We are thinking about who we trust, who we have more confidence in. I’m arguing that stakeholders are doing the same thing. If we’re going to shape the way they feel about us, we can’t just stop at, “Are you better off, or are you worse off?” “What are the facts about what really happened?” We have to assess how they trust us, whether they trust us, and we have to try to build that trust.
Kobrin: Does that relate to a social license to operate?
Henisz: Exactly. Social license to operate is a broader construct than just, “Are you better off or worse off?” It’s looking at a more holistic perspective of how we perceive a company. The social license to operate is the perception by a stakeholder that you are behaving in an appropriate manner, that you are acting in a way they perceive as fair or just. What you are trying to do is build up, not just whether they perceive you’re helping them or hurting them financially or materially, but are you behaving appropriately? Do you deserve their trust? That takes more than just thinking about the facts. It takes more than just thinking about the financial benefits. It requires thinking about the relationship.

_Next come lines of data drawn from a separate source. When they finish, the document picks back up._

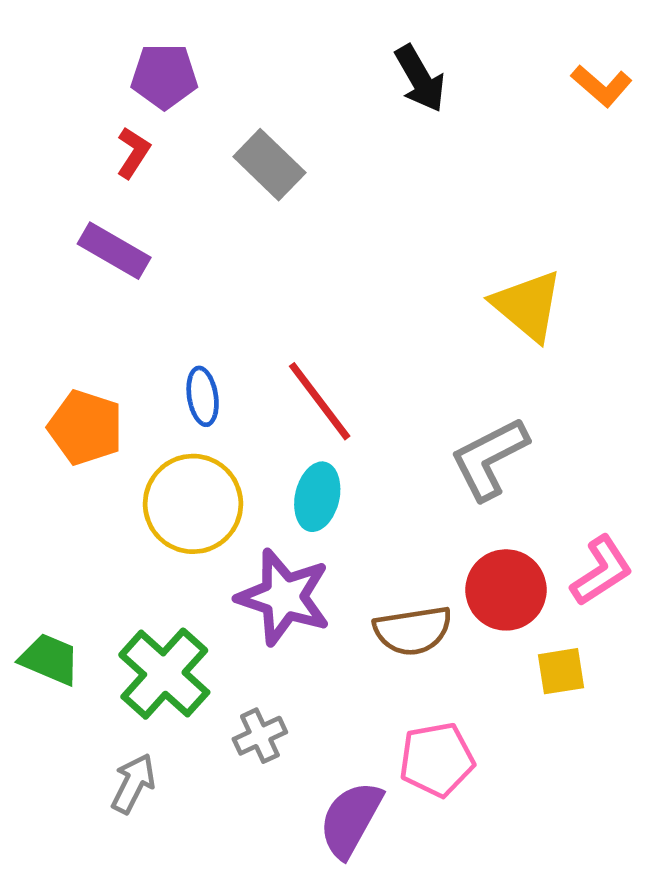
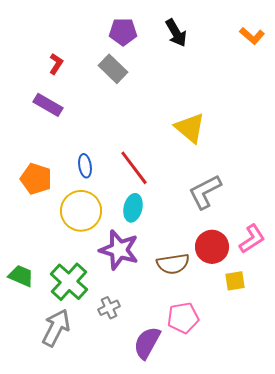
purple pentagon: (164, 76) -> (123, 32), moved
yellow triangle: (528, 306) -> (190, 128), moved
gray arrow: (133, 783) -> (56, 328), size x1.5

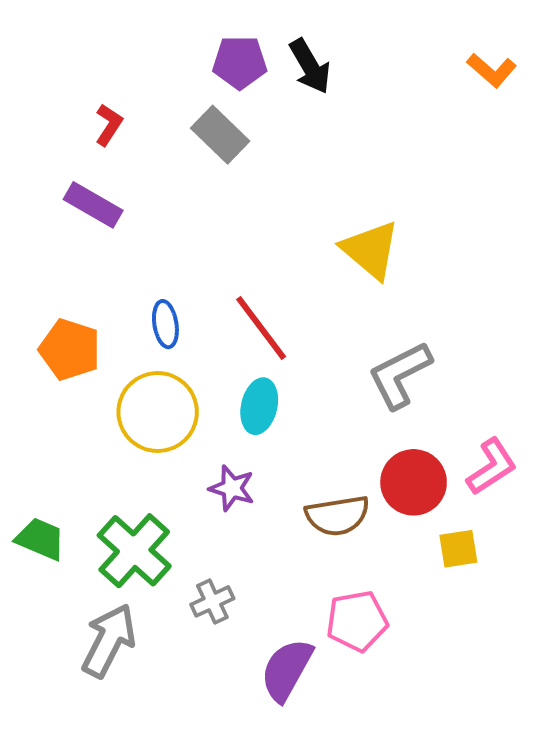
black arrow: (176, 33) -> (310, 66), moved
purple star: (119, 250) -> (232, 488), size x0.6

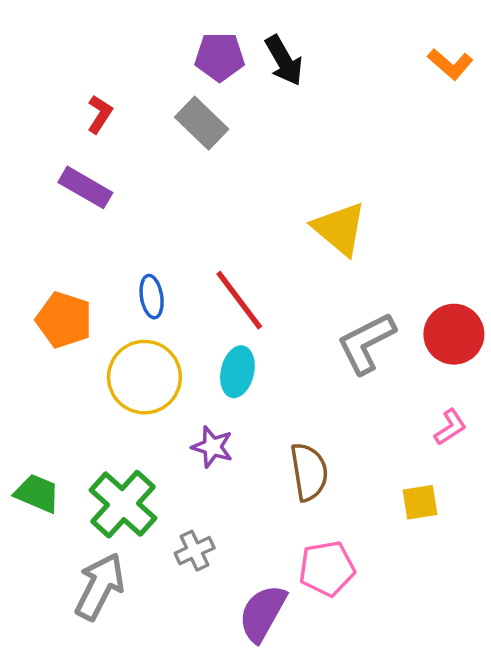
pink L-shape: (492, 467) -> (450, 427), size x0.7
red circle: (414, 482) -> (454, 334), moved
brown semicircle: (337, 516) -> (309, 472), turned -90

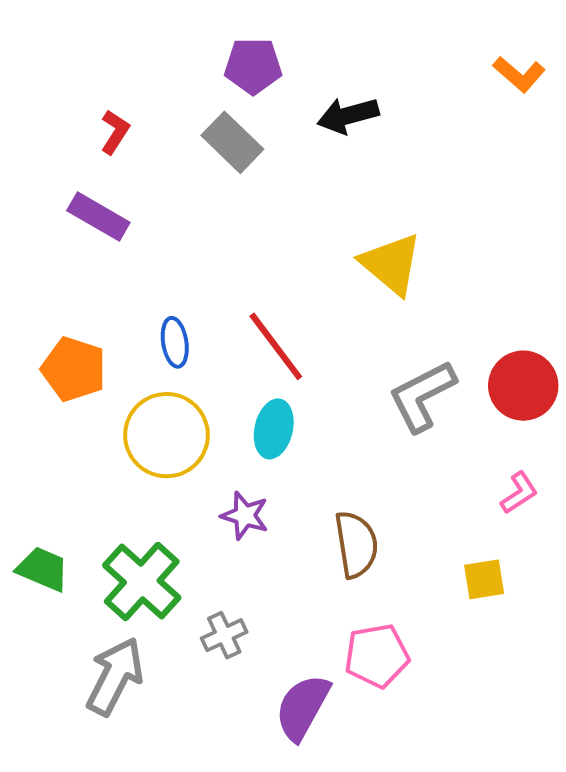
black arrow: (284, 60) -> (348, 115), moved, turned 105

Kobrin: How do you know when you have it? And who gives it to you?
Henisz: Each stakeholder gives it to you. The social license to operate is granted by each stakeholder at a moment in time. It can be withdrawn by any stakeholder at a moment in time. This really focuses the attention on an ongoing process. It’s not just the design and the implementation of the entry strategy. It’s everything you do every day — who you hire, who you partner with, who you contract with, where you build, how you build — all those things on a day-in, day-out basis affect each stakeholder’s degree of social license or the degree to which they grant you the social license.
You have to monitor that in real time. You have to watch it in real time. You have to adapt to change in real time. It’s something that’s an ongoing management function, not just something at the time of entry, not just something at the time of crisis, something that senior management should be focused on on an ongoing basis….
Kobrin: What are the critical takeaways that you would suggest to managers who either are or should be corporate diplomats?
Henisz: One of the lessons I draw from looking at the frontlines and looking at the experience of best practices is many of the firms I survey in the book have written off $100 million or billion-dollar losses because they have mismanaged their relationships with external stakeholders. As a result, they have reflected, they have built new tools, new capacities, they have tried to become better corporate diplomats. So, they have learned from their mistakes.
One of the takeaways from the book is that it’s possible to learn from someone else’s mistakes. You don’t have to wait until you write off $100 million or a billion dollars to invest in this capacity. You can learn from the firms that were there first, that were on the frontlines, that lost and learned. Why not learn from someone else’s mistakes, learn from best practice? That’s what I try to pull together in the book.